(Records contained in a dataset)
·····

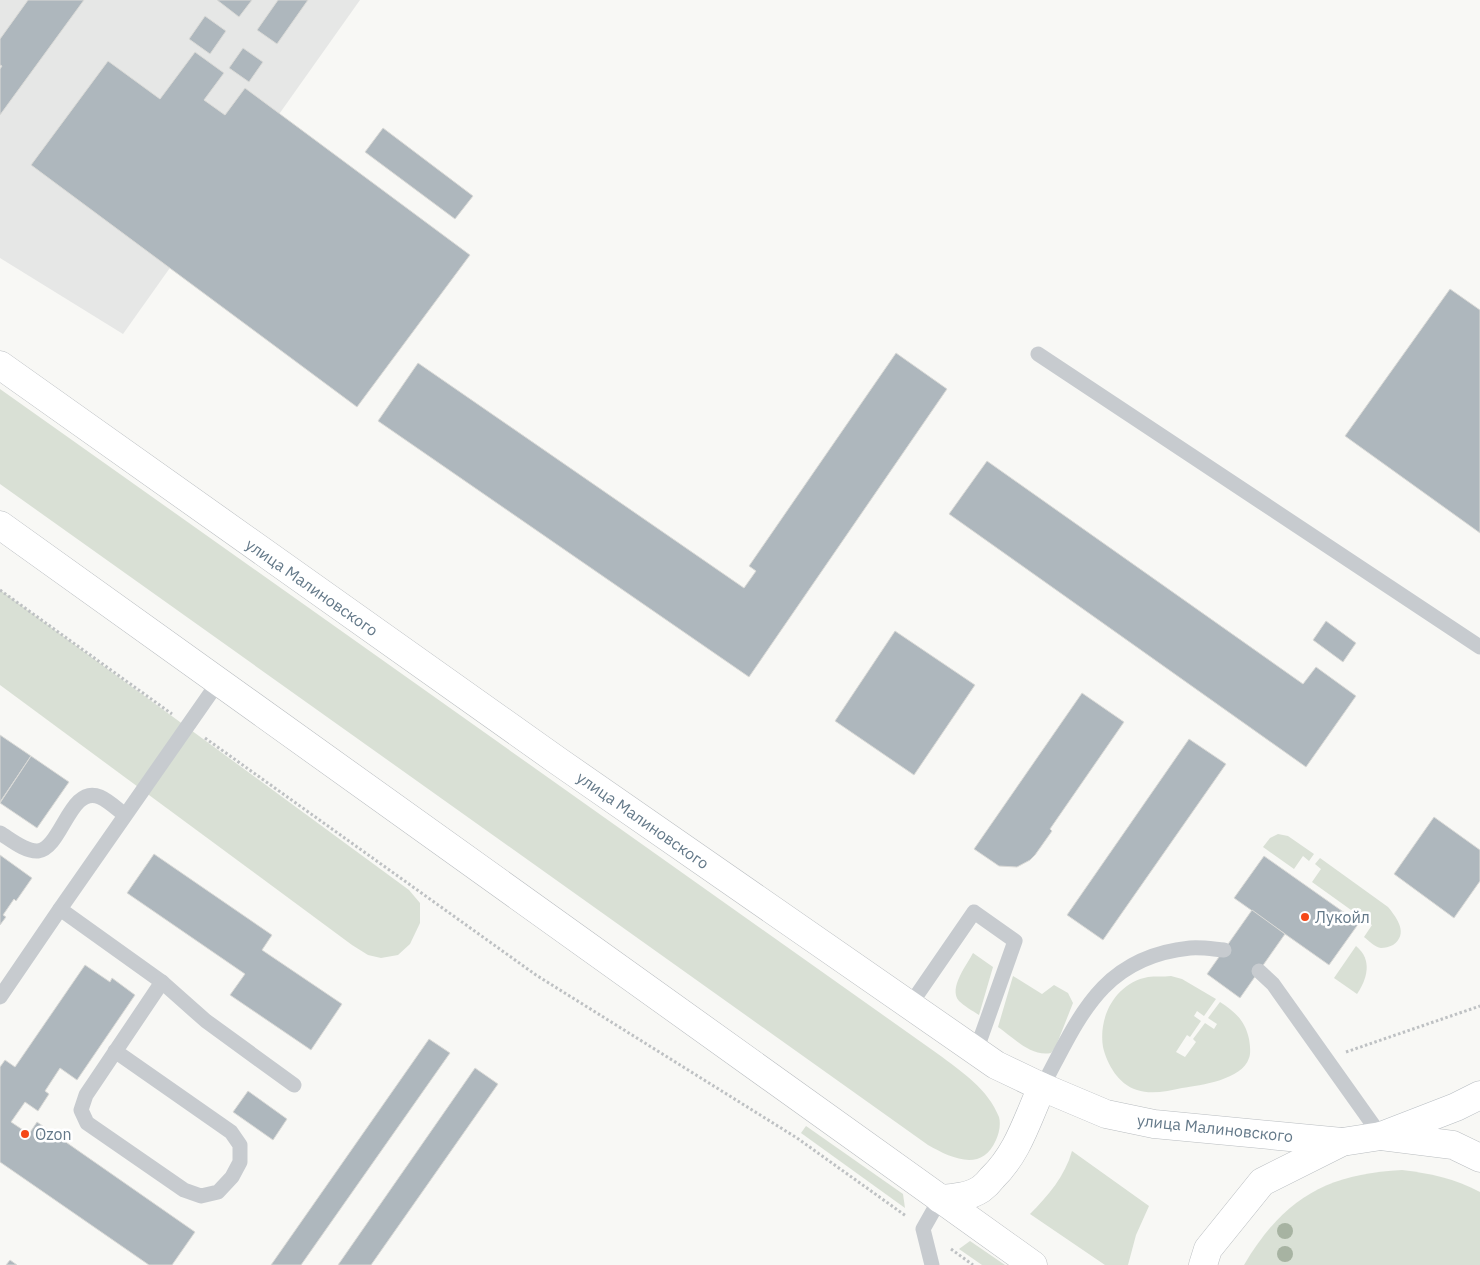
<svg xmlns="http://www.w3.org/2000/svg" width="1480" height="1265" font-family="'IBM Plex Sans',sans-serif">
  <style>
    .built { fill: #e6e7e6 }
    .green { fill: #d9e0d5 }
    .building { fill: #aeb7bd; stroke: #dadad7 }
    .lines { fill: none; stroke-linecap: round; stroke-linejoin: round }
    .secondary-casing { stroke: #b7bdc2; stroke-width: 29 }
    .highway-casing { stroke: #b9bdc0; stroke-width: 29 }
    .path { stroke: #bec1c3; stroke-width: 3; stroke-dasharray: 2.5 2.5; stroke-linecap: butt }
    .lane { stroke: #c7cbcf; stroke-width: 15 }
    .secondary { stroke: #fff; stroke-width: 28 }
    .highway { stroke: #fff; stroke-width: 28 }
    .tree { fill: #a7b3a2 }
    .poi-dot { fill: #f54818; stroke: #fff; stroke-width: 2 }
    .labels { text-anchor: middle; stroke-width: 5; stroke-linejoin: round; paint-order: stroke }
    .street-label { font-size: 16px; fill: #647989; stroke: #fff }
    .poi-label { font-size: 16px; fill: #647989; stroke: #fff; text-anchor: start }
  </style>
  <rect width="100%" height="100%" fill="#f8f8f5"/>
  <polygon class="built" points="0,0 360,0 123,334 0,258"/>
  <g class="green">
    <path d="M0,389L938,1054C962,1072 988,1089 999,1117C1001,1125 999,1133 996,1140C982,1173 951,1158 928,1145L0,484Z"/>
    <polygon points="0,590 409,890 420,903 420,923 410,944 398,955 381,958 368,955 352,945 0,685"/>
    <polygon points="1278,834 1288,836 1314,854 1309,861 1303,856 1294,869 1263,847 1270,838"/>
    <path d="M1320,858L1388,907C1397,918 1409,934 1393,945C1389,947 1385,948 1381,948C1375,947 1369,941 1364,937L1372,925L1312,882L1321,869L1315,864Z"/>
    <path d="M1356,946C1373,960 1367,979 1357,994L1334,978Z"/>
    <path d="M973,953L993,967L979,1015C973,1011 964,1006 959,1001C948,988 967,965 973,953Z"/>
    <path d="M1013,976L1042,994L1054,985L1068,993L1073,1003L1056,1046L1051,1053C1031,1057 1014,1038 998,1027Z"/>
    <path d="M1171,976L1182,979L1216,999L1204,1016L1197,1011L1194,1016L1201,1021L1190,1037L1187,1035L1176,1052L1185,1057L1196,1042L1193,1039L1205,1023L1214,1029L1217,1024L1208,1018L1220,1002C1235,1012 1245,1020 1249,1039C1250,1045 1251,1053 1249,1058C1242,1080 1201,1085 1182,1088C1168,1091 1151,1095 1137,1090C1118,1084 1107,1064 1103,1047C1098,1016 1116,983 1148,977C1155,976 1163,977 1171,976Z"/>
    <polygon points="806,1126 903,1194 905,1208 801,1133"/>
    <path d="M1072,1151L1149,1206L1136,1235L1128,1265H1105L1030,1214C1048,1196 1065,1176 1072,1151Z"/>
    <path d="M1402,1170C1429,1173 1456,1179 1480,1192V1265H1244C1283,1199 1326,1174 1402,1170Z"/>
    <polygon points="970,1241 1005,1265 982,1265 959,1249"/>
  </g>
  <g class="building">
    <polygon points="28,0 84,0 0,115 0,69 2,66 0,65 0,39"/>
    <polygon points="217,0 252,0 239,17"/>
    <polygon points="278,0 308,0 277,44 257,30"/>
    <polygon points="205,16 226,31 210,54 189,39"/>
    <polygon points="243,48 263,62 249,82 229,68"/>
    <polygon points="195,52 224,73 204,100 225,115 245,88 470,255 357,407 31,165 108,61 160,99"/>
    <polygon points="383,128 473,196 455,219 365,152"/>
    <polygon points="1450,289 1480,310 1480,533 1345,436"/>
    <polygon points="896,353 947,389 749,677 378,421 418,363 744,588 756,571 749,566"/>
    <polygon points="987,461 1303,684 1316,667 1356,696 1306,767 949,514"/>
    <polygon points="1326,621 1356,643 1343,662 1313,640"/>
    <polygon points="895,631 975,685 914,775 835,721"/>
    <polygon points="1082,693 1124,722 1050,829 1052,831 1035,855 1030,860 1017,867 999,866 974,849"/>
    <polygon points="0,735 31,756 0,802"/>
    <polygon points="1189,739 1226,764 1103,940 1067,915"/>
    <polygon points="31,756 69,782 37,828 0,803"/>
    <polygon points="1434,817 1480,850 1480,881 1454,918 1394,874"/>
    <polygon points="154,854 272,935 262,950 342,1004 311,1050 230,995 245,974 127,893"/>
    <polygon points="0,855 32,878 16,901 14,899 3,915 6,917 0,925"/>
    <polygon points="1264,856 1359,923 1329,965 1234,898"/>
    <polygon points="1252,910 1285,934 1240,998 1207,974"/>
    <polygon points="85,965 110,982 112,978 135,995 77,1080 60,1068 45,1091 49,1094 38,1111 25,1102 11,1122 29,1134 37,1122 195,1232 172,1265 149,1265 0,1162 0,1067 5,1060 15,1067"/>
    <polygon points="429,1039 450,1053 301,1265 271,1265"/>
    <polygon points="475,1068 498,1084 371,1265 338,1265"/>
    <polygon points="248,1091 287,1119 273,1140 233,1112"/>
    <polygon points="10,1260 17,1265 6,1265"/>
  </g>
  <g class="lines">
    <defs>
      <polyline id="secondary" points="1381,1136 1456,1107 1480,1095"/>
      <g id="highway">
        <polyline points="0,365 558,761 996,1065 1042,1087 1106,1114 1154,1124 1342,1142"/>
        <polyline points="0,525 1033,1265"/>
        <path d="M940,1199C954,1198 969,1197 981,1189C985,1186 989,1182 992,1178C1018,1153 1027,1120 1042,1087"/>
        <polyline points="1203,1265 1208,1249 1262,1182 1342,1142 1381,1136 1453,1145 1480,1158"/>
      </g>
    </defs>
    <use href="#secondary" class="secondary-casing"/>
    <use href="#highway" class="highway-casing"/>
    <g class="path">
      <polyline points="0,590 172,714"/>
      <polyline points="205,738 536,975 797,1138 906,1216"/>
      <polyline points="1346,1052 1480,1006"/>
      <polyline points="951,1249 973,1265"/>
    </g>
    <g class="lane">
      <polyline points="1038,354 1480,647"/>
      <path d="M0,833C10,839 25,852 38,851C62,848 70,784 100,797C109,801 117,809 125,815"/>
      <polyline points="60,909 162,982 206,1021 294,1085"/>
      <polyline points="1259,971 1273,984 1381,1136"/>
      <polyline points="0,997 60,909 219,681"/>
      <polyline points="910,1005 974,912 1015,941 976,1051"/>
      <polyline points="115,1051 231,1132 240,1145 240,1162 232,1177 218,1192 201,1196 184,1190 87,1123 81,1110 86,1095 162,982"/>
      <path d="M1042,1087C1079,1018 1101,957 1190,948C1201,947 1213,949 1224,950"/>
      <polyline points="932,1265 923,1229 940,1199"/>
    </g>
    <use href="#secondary" class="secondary"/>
    <use href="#highway" class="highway"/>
  </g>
  <g class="tree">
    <circle cx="1285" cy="1231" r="8"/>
    <circle cx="1285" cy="1254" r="8"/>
  </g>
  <g class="poi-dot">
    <circle cx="1305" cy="917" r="5"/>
    <circle cx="25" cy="1134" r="5"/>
  </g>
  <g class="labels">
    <g class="street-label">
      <text transform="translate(312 587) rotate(35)" y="6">улица Малиновского</text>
      <text transform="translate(643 820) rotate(35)" y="6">улица Малиновского</text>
      <text transform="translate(1215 1128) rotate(6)" y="6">улица Малиновского</text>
    </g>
    <g class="poi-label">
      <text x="1315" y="923">Лукойл</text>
      <text x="35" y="1140">Ozon</text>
    </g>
  </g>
</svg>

·····

### [Directions]
Reproduce all the entries above exactly. Include no images.

### [Written solution]
<svg xmlns="http://www.w3.org/2000/svg" width="1480" height="1265" font-family="'IBM Plex Sans',sans-serif">
  <style>
    .built { fill: #e6e7e6 }
    .green { fill: #d9e0d5 }
    .building { fill: #aeb7bd; stroke: #dadad7 }
    .lines { fill: none; stroke-linecap: round; stroke-linejoin: round }
    .secondary-casing { stroke: #b7bdc2; stroke-width: 29 }
    .highway-casing { stroke: #b9bdc0; stroke-width: 29 }
    .path { stroke: #bec1c3; stroke-width: 3; stroke-dasharray: 2.5 2.5; stroke-linecap: butt }
    .lane { stroke: #c7cbcf; stroke-width: 15 }
    .secondary { stroke: #fff; stroke-width: 28 }
    .highway { stroke: #fff; stroke-width: 28 }
    .tree { fill: #a7b3a2 }
    .poi-dot { fill: #f54818; stroke: #fff; stroke-width: 2 }
    .labels { text-anchor: middle; stroke-width: 5; stroke-linejoin: round; paint-order: stroke }
    .street-label { font-size: 16px; fill: #647989; stroke: #fff }
    .poi-label { font-size: 16px; fill: #647989; stroke: #fff; text-anchor: start }
  </style>
  <rect width="100%" height="100%" fill="#f8f8f5"/>
  <polygon class="built" points="0,0 360,0 123,334 0,258"/>
  <g class="green">
    <path d="M0,389L938,1054C962,1072 988,1089 999,1117C1001,1125 999,1133 996,1140C982,1173 951,1158 928,1145L0,484Z"/>
    <polygon points="0,590 409,890 420,903 420,923 410,944 398,955 381,958 368,955 352,945 0,685"/>
    <polygon points="1278,834 1288,836 1314,854 1309,861 1303,856 1294,869 1263,847 1270,838"/>
    <path d="M1320,858L1388,907C1397,918 1409,934 1393,945C1389,947 1385,948 1381,948C1375,947 1369,941 1364,937L1372,925L1312,882L1321,869L1315,864Z"/>
    <path d="M1356,946C1373,960 1367,979 1357,994L1334,978Z"/>
    <path d="M973,953L993,967L979,1015C973,1011 964,1006 959,1001C948,988 967,965 973,953Z"/>
    <path d="M1013,976L1042,994L1054,985L1068,993L1073,1003L1056,1046L1051,1053C1031,1057 1014,1038 998,1027Z"/>
    <path d="M1171,976L1182,979L1216,999L1204,1016L1197,1011L1194,1016L1201,1021L1190,1037L1187,1035L1176,1052L1185,1057L1196,1042L1193,1039L1205,1023L1214,1029L1217,1024L1208,1018L1220,1002C1235,1012 1245,1020 1249,1039C1250,1045 1251,1053 1249,1058C1242,1080 1201,1085 1182,1088C1168,1091 1151,1095 1137,1090C1118,1084 1107,1064 1103,1047C1098,1016 1116,983 1148,977C1155,976 1163,977 1171,976Z"/>
    <polygon points="806,1126 903,1194 905,1208 801,1133"/>
    <path d="M1072,1151L1149,1206L1136,1235L1128,1265H1105L1030,1214C1048,1196 1065,1176 1072,1151Z"/>
    <path d="M1402,1170C1429,1173 1456,1179 1480,1192V1265H1244C1283,1199 1326,1174 1402,1170Z"/>
    <polygon points="970,1241 1005,1265 982,1265 959,1249"/>
  </g>
  <g class="building">
    <polygon points="28,0 84,0 0,115 0,69 2,66 0,65 0,39"/>
    <polygon points="217,0 252,0 239,17"/>
    <polygon points="278,0 308,0 277,44 257,30"/>
    <polygon points="205,16 226,31 210,54 189,39"/>
    <polygon points="243,48 263,62 249,82 229,68"/>
    <polygon points="195,52 224,73 204,100 225,115 245,88 470,255 357,407 31,165 108,61 160,99"/>
    <polygon points="383,128 473,196 455,219 365,152"/>
    <polygon points="1450,289 1480,310 1480,533 1345,436"/>
    <polygon points="896,353 947,389 749,677 378,421 418,363 744,588 756,571 749,566"/>
    <polygon points="987,461 1303,684 1316,667 1356,696 1306,767 949,514"/>
    <polygon points="1326,621 1356,643 1343,662 1313,640"/>
    <polygon points="895,631 975,685 914,775 835,721"/>
    <polygon points="1082,693 1124,722 1050,829 1052,831 1035,855 1030,860 1017,867 999,866 974,849"/>
    <polygon points="0,735 31,756 0,802"/>
    <polygon points="1189,739 1226,764 1103,940 1067,915"/>
    <polygon points="31,756 69,782 37,828 0,803"/>
    <polygon points="1434,817 1480,850 1480,881 1454,918 1394,874"/>
    <polygon points="154,854 272,935 262,950 342,1004 311,1050 230,995 245,974 127,893"/>
    <polygon points="0,855 32,878 16,901 14,899 3,915 6,917 0,925"/>
    <polygon points="1264,856 1359,923 1329,965 1234,898"/>
    <polygon points="1252,910 1285,934 1240,998 1207,974"/>
    <polygon points="85,965 110,982 112,978 135,995 77,1080 60,1068 45,1091 49,1094 38,1111 25,1102 11,1122 29,1134 37,1122 195,1232 172,1265 149,1265 0,1162 0,1067 5,1060 15,1067"/>
    <polygon points="429,1039 450,1053 301,1265 271,1265"/>
    <polygon points="475,1068 498,1084 371,1265 338,1265"/>
    <polygon points="248,1091 287,1119 273,1140 233,1112"/>
    <polygon points="10,1260 17,1265 6,1265"/>
  </g>
  <g class="lines">
    <defs>
      <polyline id="secondary" points="1381,1136 1456,1107 1480,1095"/>
      <g id="highway">
        <polyline points="0,365 558,761 996,1065 1042,1087 1106,1114 1154,1124 1342,1142"/>
        <polyline points="0,525 1033,1265"/>
        <path d="M940,1199C954,1198 969,1197 981,1189C985,1186 989,1182 992,1178C1018,1153 1027,1120 1042,1087"/>
        <polyline points="1203,1265 1208,1249 1262,1182 1342,1142 1381,1136 1453,1145 1480,1158"/>
      </g>
    </defs>
    <use href="#secondary" class="secondary-casing"/>
    <use href="#highway" class="highway-casing"/>
    <g class="path">
      <polyline points="0,590 172,714"/>
      <polyline points="205,738 536,975 797,1138 906,1216"/>
      <polyline points="1346,1052 1480,1006"/>
      <polyline points="951,1249 973,1265"/>
    </g>
    <g class="lane">
      <polyline points="1038,354 1480,647"/>
      <path d="M0,833C10,839 25,852 38,851C62,848 70,784 100,797C109,801 117,809 125,815"/>
      <polyline points="60,909 162,982 206,1021 294,1085"/>
      <polyline points="1259,971 1273,984 1381,1136"/>
      <polyline points="0,997 60,909 219,681"/>
      <polyline points="910,1005 974,912 1015,941 976,1051"/>
      <polyline points="115,1051 231,1132 240,1145 240,1162 232,1177 218,1192 201,1196 184,1190 87,1123 81,1110 86,1095 162,982"/>
      <path d="M1042,1087C1079,1018 1101,957 1190,948C1201,947 1213,949 1224,950"/>
      <polyline points="932,1265 923,1229 940,1199"/>
    </g>
    <use href="#secondary" class="secondary"/>
    <use href="#highway" class="highway"/>
  </g>
  <g class="tree">
    <circle cx="1285" cy="1231" r="8"/>
    <circle cx="1285" cy="1254" r="8"/>
  </g>
  <g class="poi-dot">
    <circle cx="1305" cy="917" r="5"/>
    <circle cx="25" cy="1134" r="5"/>
  </g>
  <g class="labels">
    <g class="street-label">
      <text transform="translate(312 587) rotate(35)" y="6">улица Малиновского</text>
      <text transform="translate(643 820) rotate(35)" y="6">улица Малиновского</text>
      <text transform="translate(1215 1128) rotate(6)" y="6">улица Малиновского</text>
    </g>
    <g class="poi-label">
      <text x="1315" y="923">Лукойл</text>
      <text x="35" y="1140">Ozon</text>
    </g>
  </g>
</svg>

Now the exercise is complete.